ARLINGTON, Va.—When Bob Romano was installed as commander of American Legion Post 139 in 2014, his family attended the ceremony. Walking out of the veterans facility in Virginia Square, his wife turned to him and said, “I’m never going back in that building.”

Romano has known for some time that the 60-year-old building, its walls reeking of more than half a century of cigarette smoke and needing a laundry list of expensive repairs, would no longer sustain its 300 members. Membership was dwindling, particularly among young veterans.

“We were going broke,” he said. “We realized that in five years, Post 139 wasn’t going to be there.”

They received offers from developers eager to convert the property near George Mason University. But American Legion officials decided to do something that would be unique in the nation: create a partnership with a local housing nonprofit. In 2016, the Arlington Partnership for Affordable Housing (APAH) bought the 1.4-acre parcel in Arlington for approximately $9 million.

“We were in a very unique situation where the land was worth a great investment,” Romano said. “And we invested it back into the veterans.”

The current building will be torn down in early 2020. In its place, APAH will build 160 units of affordable housing, half of which will go to homeless veterans.

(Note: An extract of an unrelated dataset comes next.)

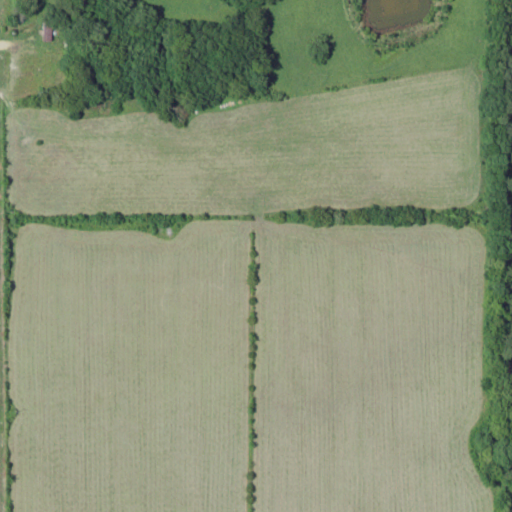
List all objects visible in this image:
building: (49, 26)
road: (33, 256)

Post 139 will have its own space on the first floor of the quarters, with modernized facilities, Wi-Fi access, projector screens and multi-use halls. The plan is to open the residential units—APAH’s 17th property in Arlington—to applicants on a first-come basis in summer 2022.

“What’s really interesting to me is that here we are in Arlington, home of the Pentagon, Arlington Cemetery, Joint Base Henderson Hall-Fort Myer, and we have no active military presence really in the community,” said APAH CEO and President Nina Janopaul. “I’m old enough to remember when we didn’t celebrate our returning Vietnam veterans, and I think that as a nation, we really have pivoted on that. If we’re not happy with a conflict, we don’t blame it on the young men and women who served our nation.”